For me, the way this re-firing works is that I give myself time to wander around, observing what's all around and making connections. I take my camera everywhere. I frame shots and then reframe by enlarging and cropping the images. All the while I'm looking and thinking. These irises at the northern edge of our garden, for example. You can't be in the South of France and not connect them to Van Gogh's irises. If you look very closely, especially in the centre-right part of my photo, you can even see the same speckle of yellow weed in the field behind as in his painting.

 
This looking for detail is what Eve did, in The Lantern, and it's a way of digging in deeper, becoming aware of the interlocking of times past and the present. It's also about experience, description and interpretation, and all the points between that artists and writers have in common. And then there's reading. I read a great deal anyway, but even more when I'm not working. You simply can't be a writer if you're not a reader in the first place.
 
Jeanette Winterson is a brave and brilliant writer who looks deep and makes every word count, and at the end of her novel Lighthousekeeping I found an interview with her in which she perfectly expresses how I feel about the way novels can explore the wild uproar of life while offering the security and order to be found in connections and patterns.
 
"Storytelling is a way of establishing connections, imaginative connections for ourselves, a way of joining up disparate material and making sense of the world. (...) I think that art is one way of discovering a genuine and unforced pattern in our lives and in the world around us and that's why writing can never be formulaic: it can never be done according to plan because it arises from a deeper part of the self which I think is less neurotic than the conscious mind and less afraid of not immediately having a shape to put on every new situation. (...) Nothing in the story ever quite works out in the way you imagine it will: there are always surprises, there are always twists and turns."
 
"...doing things slowly and doing things well - finding time for your friends, cooking properly, reading, going for walks, playing - all of the things which apparently yield no results.
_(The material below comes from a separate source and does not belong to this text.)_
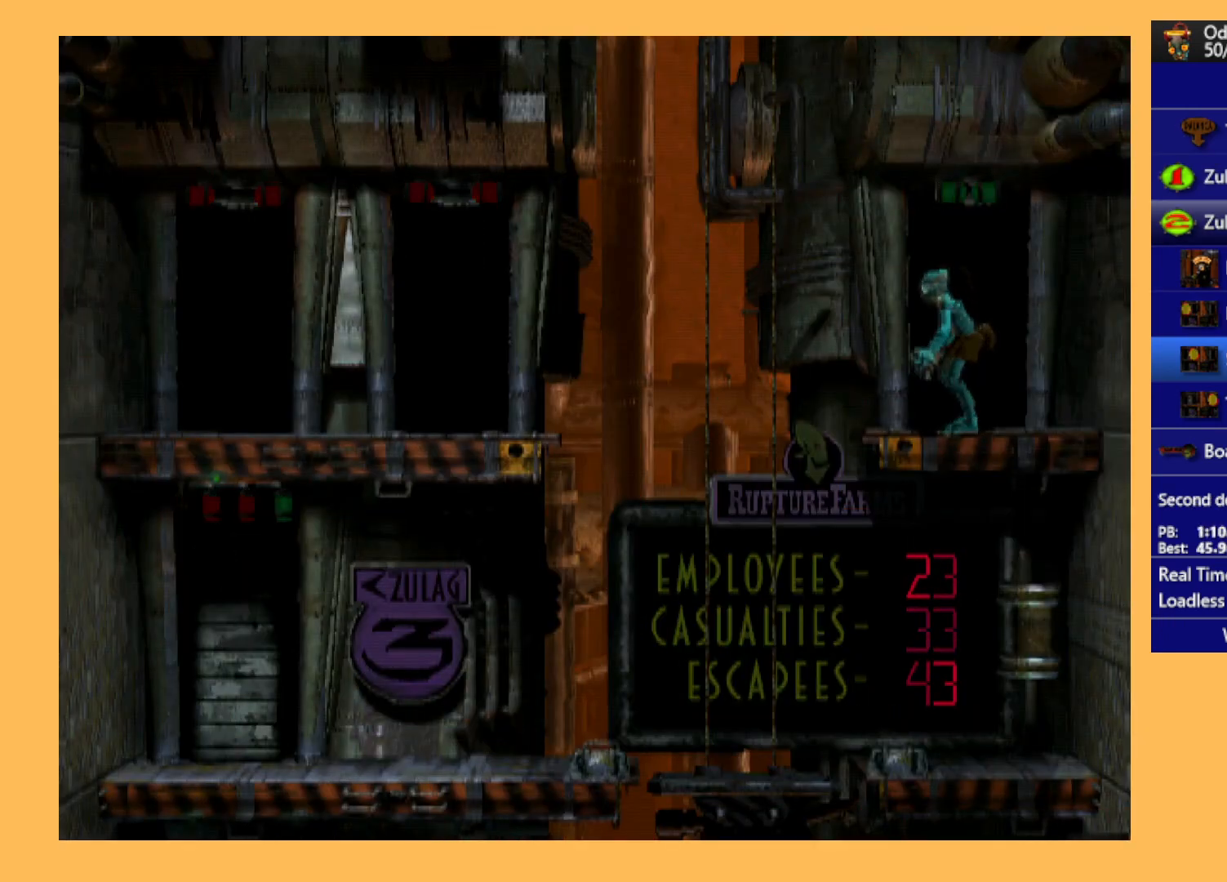
{"buttons": ["R1", "DPAD_LEFT"], "left_stick": "center", "events": [[100, "DPAD_LEFT", "down"], [267, "Y", "down"], [433, "Y", "up"]]}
You don't make money that way and you don't get on in life that way, but what you get is something much more important. You get space for your mind. We don't have a lot of that and, of course, you can't believe in art in the way that I do and not believe that people need space for the mind, to slow down and to find time."
 
And as a final illustration of the point, here are the same irises, photographed from a different angle, with the setting sun in the west. A completely different set of plants, you might think, but no. Just the way the light has struck them.